EXERCISE PROMPT – Here is a block of entries. Write out its lines exactly, from the first through the one containing "photomicrograph exhibits immunohistochemical".

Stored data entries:
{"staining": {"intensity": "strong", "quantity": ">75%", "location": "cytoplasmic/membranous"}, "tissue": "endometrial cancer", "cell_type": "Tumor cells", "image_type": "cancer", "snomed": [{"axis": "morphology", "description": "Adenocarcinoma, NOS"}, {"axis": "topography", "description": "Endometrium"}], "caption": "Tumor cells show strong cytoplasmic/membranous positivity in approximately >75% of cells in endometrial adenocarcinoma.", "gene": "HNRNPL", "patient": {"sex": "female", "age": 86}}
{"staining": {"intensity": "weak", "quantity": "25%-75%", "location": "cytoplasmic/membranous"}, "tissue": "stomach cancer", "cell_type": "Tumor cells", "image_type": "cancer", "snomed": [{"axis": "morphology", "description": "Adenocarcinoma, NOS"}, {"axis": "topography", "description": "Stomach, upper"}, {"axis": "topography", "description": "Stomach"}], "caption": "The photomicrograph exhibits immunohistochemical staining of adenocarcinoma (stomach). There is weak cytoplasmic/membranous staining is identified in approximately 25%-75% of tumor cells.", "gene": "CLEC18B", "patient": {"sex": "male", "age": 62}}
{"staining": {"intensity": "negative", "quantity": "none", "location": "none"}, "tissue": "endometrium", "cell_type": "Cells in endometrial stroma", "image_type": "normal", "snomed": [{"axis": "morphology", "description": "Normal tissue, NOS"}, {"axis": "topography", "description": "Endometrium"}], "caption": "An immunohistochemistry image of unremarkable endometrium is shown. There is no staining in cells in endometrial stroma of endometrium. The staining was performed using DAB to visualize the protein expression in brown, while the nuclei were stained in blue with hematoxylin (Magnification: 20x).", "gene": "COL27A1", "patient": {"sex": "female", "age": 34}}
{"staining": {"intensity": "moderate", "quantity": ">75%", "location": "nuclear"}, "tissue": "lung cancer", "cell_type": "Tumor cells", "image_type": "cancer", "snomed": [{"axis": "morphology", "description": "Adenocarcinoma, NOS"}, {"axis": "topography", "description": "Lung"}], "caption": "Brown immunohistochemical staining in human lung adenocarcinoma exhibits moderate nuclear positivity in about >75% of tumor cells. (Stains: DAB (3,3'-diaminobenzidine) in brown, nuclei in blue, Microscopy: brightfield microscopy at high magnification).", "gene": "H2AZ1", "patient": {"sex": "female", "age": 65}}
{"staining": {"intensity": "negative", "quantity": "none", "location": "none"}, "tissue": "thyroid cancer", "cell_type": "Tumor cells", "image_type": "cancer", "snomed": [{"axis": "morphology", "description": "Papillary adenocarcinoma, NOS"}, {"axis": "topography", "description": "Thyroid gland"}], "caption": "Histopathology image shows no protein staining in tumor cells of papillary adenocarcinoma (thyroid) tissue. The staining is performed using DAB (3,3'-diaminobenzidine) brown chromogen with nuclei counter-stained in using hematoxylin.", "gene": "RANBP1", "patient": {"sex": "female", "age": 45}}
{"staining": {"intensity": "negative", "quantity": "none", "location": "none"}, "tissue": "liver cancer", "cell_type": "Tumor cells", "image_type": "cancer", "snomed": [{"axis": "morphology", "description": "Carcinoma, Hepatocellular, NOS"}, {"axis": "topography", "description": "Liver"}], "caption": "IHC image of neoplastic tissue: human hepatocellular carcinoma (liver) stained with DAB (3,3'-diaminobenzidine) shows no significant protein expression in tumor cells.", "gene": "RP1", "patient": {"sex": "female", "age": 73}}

ANSWER AREA –
{"staining": {"intensity": "strong", "quantity": ">75%", "location": "cytoplasmic/membranous"}, "tissue": "endometrial cancer", "cell_type": "Tumor cells", "image_type": "cancer", "snomed": [{"axis": "morphology", "description": "Adenocarcinoma, NOS"}, {"axis": "topography", "description": "Endometrium"}], "caption": "Tumor cells show strong cytoplasmic/membranous positivity in approximately >75% of cells in endometrial adenocarcinoma.", "gene": "HNRNPL", "patient": {"sex": "female", "age": 86}}
{"staining": {"intensity": "weak", "quantity": "25%-75%", "location": "cytoplasmic/membranous"}, "tissue": "stomach cancer", "cell_type": "Tumor cells", "image_type": "cancer", "snomed": [{"axis": "morphology", "description": "Adenocarcinoma, NOS"}, {"axis": "topography", "description": "Stomach, upper"}, {"axis": "topography", "description": "Stomach"}], "caption": "The photomicrograph exhibits immunohistochemical staining of adenocarcinoma (stomach). There is weak cytoplasmic/membranous staining is identified in approximately 25%-75% of tumor cells.", "gene": "CLEC18B", "patient": {"sex": "male", "age": 62}}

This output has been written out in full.